L’Américain, lui, c’est ce qui le distingue de l’Européen, court à la conclusion. Il veut une solution pratique, autant que possible. Mais il est capable, après une conversation, de changer d’opinion. Pas l’Européen. L’Européen se retranche dans ses convictions et pense que l’adversaire est méchant, puisqu’il ne pense pas comme lui. Des entretiens, tels qu’ils viennent d’avoir lieu à Genève, eussent été un four aux États-Unis. En Russie, ils auraient été interdits. Personnellement, je regrette qu’aucun Russe n’ait répondu à notre invitation. Heureusement, nous avons eu Lukács, et je vois mieux maintenant quelles questions j’aurai à poser à la Russie. Je lui dirai : « Vous accusez les démocraties d’être purement formelles, de n’être pas complètement réalisées ; vous prétendez, vous, Russie, être une démocratie réelle. Et vous avez des camps de concentration, et vous interdisez aux poètes de s’exprimer librement, et vous n’avez pas la liberté de la presse, et vous repoussez l’existentialisme qui pose des questions, et vous refoulez les reporters étrangers et vous êtes le peuple le plus militariste du monde. Si vous vous dites un pays démocratique, c’est simple mot. Votre démocratie est plus formelle que celles de nous tous. Nous, nous acceptons de n’être pas complètement démocratisés ; vous, vous ne l’acceptez pas. À vous de faire le premier pas. Ouvrez vos frontières. Vous pouvez venir chez nous. Vous refusez ? Nous ne demandons qu’à comprendre. C’est à quoi, d’ailleurs, nous espérons parvenir lors des prochains entretiens de Genève. À condition que nous ayons plus de contacts personnels entre représentants des différents pays. »

Notez, nous dit encore Denis de Rougemont, que je passe pour un homme de gauche dans les partis de droite et pour un homme de droite dans les partis de gauche.
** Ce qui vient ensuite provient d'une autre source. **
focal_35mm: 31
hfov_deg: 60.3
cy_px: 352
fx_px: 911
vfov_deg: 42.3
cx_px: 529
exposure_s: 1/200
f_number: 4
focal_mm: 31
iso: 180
Je ne suis jamais pour ou contre un parti. Je suis contre le totalitarisme et pour la démocratie réelle, qui est le fédéralisme. Un régime de tyrannie n’aboutit jamais à la liberté.

On le voit, M. Denis de Rougemont nous prouve que l’esprit européen s’inspire d’une grande liberté et d’une parfaite franchise de paroles. Sinon, ce ne serait plus l’esprit européen, où la France donne le ton, la France qui est un pays de dialogue, comme aime à répéter André Gide. Quand cesse le dialogue, c’est le totalitarisme qui sévit. Denis de Rougemont nous dit encore quel éloge enthousiaste tous les participants ont fait de Genève et de la Suisse. Les Français, notamment, sont venus avec une grande curiosité et un grand désir de tirer quelque chose de positif des entretiens de Genève.
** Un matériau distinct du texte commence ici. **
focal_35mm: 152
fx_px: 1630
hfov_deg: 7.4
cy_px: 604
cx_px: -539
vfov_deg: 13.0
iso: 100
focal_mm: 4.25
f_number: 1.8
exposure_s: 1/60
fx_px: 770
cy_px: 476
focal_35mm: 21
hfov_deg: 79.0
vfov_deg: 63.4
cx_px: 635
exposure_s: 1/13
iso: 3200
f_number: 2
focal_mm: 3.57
Il faut que Genève devienne une sorte de Salzbourg intellectuel, ajoute notre interlocuteur. Tout le monde insiste pour cela ; parce que la Suisse est en dehors de l’ONU, parce qu’on y parle sans mandat, pas au nom d’un peuple, mais d’un réel esprit européen. Nous ne sommes pas une nation, nous sommes une confédération, donc bien préparés et prédisposés pour une mission de ce genre.

Denis de Rougemont souhaite encore que l’an prochain on invite des conférenciers américains, dont la voix ne peut plus être séparée des dialogues européens. Il souhaite encore que l’on organise à Genève un Café de Flore de l’Esprit européen, ou chacun se rencontrera librement, en dehors de toute officialité. Excellente idée. Genève, rose des vents de l’esprit, continuera ainsi à jouer son rôle de cité internationale, à condition, bien entendu, que l’esprit puisse y souffler librement où il veut.